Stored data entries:
----

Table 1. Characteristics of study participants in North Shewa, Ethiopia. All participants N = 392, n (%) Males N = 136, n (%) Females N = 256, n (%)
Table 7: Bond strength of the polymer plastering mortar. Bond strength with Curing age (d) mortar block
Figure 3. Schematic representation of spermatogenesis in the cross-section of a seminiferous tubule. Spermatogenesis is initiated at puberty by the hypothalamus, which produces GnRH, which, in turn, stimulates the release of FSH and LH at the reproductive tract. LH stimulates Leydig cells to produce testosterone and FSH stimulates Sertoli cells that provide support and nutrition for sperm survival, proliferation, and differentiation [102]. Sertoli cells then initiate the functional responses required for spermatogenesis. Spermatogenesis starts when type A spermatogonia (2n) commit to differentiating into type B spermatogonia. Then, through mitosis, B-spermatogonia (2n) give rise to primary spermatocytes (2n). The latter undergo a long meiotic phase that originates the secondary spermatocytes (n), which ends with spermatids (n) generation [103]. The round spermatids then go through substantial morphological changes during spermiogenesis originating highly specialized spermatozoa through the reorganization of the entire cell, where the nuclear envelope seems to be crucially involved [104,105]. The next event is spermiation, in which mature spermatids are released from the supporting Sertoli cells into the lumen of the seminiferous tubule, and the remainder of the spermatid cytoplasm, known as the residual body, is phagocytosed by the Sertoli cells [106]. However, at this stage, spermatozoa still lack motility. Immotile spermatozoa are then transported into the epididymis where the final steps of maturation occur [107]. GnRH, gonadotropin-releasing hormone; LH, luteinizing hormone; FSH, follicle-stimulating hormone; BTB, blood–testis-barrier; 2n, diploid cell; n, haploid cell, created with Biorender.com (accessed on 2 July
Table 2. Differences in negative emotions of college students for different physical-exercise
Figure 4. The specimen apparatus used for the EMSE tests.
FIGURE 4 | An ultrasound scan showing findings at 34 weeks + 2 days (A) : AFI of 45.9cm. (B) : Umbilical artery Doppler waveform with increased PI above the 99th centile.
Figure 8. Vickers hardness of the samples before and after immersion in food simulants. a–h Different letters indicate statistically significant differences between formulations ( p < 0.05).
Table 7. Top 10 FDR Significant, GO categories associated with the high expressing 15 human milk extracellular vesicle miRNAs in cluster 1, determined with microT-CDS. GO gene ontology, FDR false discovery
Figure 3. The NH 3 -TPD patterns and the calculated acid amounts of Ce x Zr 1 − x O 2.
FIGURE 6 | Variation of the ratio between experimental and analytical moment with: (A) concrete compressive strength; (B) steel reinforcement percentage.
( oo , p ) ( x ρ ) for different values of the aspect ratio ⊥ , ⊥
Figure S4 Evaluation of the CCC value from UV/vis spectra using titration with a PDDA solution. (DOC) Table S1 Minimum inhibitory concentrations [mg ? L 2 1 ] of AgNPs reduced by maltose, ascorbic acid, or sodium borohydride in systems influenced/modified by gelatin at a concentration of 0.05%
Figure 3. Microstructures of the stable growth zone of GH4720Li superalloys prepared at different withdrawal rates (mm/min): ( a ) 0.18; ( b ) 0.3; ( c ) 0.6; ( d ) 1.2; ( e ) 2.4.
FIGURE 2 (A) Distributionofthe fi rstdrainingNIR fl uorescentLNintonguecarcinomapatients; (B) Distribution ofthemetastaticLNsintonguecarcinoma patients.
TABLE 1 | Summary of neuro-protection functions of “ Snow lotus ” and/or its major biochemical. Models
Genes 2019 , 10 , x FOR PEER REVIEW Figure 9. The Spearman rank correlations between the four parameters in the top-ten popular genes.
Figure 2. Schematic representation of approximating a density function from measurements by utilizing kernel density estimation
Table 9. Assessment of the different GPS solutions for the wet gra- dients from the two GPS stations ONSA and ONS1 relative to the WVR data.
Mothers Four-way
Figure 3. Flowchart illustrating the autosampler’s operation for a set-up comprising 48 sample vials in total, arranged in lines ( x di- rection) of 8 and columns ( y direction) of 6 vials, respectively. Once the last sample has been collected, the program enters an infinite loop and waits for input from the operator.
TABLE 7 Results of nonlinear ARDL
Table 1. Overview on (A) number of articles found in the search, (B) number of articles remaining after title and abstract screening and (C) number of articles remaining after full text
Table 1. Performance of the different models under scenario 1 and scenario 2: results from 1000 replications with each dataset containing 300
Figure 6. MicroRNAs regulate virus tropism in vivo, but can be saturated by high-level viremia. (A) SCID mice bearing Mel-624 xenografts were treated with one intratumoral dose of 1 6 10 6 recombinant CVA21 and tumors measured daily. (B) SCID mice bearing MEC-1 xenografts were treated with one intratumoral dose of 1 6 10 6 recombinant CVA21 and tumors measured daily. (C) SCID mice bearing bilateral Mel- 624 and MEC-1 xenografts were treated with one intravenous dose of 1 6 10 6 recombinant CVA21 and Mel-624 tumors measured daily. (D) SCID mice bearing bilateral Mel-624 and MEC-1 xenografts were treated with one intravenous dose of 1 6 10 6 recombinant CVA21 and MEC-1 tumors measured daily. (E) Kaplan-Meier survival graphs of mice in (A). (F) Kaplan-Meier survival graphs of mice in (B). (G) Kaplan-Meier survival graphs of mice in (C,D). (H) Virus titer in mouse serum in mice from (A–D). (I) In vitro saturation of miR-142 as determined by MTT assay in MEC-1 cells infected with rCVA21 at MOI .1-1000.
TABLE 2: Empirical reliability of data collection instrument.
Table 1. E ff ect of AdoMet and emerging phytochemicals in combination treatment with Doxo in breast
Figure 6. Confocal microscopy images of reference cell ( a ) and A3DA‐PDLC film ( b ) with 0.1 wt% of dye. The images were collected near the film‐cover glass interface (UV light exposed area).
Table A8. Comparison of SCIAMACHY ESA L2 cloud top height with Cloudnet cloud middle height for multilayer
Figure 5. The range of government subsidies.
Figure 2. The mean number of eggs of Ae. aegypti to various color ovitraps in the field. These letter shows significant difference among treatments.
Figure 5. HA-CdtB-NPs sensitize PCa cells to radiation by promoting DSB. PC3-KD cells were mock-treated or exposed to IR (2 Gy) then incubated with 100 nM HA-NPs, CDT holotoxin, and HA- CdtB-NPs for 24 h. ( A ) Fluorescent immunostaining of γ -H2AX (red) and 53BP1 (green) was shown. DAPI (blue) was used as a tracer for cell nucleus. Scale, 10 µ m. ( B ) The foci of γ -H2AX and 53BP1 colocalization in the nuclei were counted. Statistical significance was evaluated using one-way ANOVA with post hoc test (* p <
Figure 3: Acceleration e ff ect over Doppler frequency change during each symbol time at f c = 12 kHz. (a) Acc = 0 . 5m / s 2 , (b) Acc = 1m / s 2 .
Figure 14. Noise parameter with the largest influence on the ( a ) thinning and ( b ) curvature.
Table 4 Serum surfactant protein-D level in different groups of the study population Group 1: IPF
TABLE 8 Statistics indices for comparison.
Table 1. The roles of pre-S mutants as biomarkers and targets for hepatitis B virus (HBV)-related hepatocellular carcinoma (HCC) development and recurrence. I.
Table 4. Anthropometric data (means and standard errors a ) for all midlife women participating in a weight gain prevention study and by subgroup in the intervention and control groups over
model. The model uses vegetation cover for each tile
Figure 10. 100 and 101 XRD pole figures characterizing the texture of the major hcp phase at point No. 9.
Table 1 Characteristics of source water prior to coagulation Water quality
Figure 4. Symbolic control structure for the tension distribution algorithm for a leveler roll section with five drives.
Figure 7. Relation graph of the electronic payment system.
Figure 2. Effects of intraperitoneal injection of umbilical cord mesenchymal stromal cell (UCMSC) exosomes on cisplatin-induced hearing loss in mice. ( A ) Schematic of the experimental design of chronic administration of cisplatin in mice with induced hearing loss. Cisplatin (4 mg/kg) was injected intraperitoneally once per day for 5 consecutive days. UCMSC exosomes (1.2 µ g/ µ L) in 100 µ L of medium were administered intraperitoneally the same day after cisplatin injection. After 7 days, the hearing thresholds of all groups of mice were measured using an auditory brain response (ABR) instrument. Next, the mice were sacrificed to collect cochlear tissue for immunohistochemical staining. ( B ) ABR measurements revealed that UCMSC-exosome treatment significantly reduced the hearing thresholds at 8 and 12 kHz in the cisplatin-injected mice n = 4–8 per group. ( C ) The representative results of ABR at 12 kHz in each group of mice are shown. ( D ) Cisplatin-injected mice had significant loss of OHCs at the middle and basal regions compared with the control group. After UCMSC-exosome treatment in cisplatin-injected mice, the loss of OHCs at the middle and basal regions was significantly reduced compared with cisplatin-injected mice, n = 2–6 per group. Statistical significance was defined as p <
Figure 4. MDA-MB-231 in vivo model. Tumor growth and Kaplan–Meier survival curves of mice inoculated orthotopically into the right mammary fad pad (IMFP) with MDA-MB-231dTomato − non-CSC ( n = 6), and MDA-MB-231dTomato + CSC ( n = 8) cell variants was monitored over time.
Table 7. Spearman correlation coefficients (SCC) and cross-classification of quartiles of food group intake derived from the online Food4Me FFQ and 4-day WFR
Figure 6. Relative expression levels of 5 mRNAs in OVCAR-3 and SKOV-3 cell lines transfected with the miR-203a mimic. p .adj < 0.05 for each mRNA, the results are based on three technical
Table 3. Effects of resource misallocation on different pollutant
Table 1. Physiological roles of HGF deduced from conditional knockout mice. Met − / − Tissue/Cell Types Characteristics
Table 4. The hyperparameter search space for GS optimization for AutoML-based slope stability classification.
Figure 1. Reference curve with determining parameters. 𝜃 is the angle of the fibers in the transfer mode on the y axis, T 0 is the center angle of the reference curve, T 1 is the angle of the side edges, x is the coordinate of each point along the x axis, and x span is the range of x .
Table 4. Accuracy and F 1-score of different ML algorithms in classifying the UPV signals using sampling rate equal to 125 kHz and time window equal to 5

----

Work out how many lines in the preceding data include the word "collected". State only that number.

2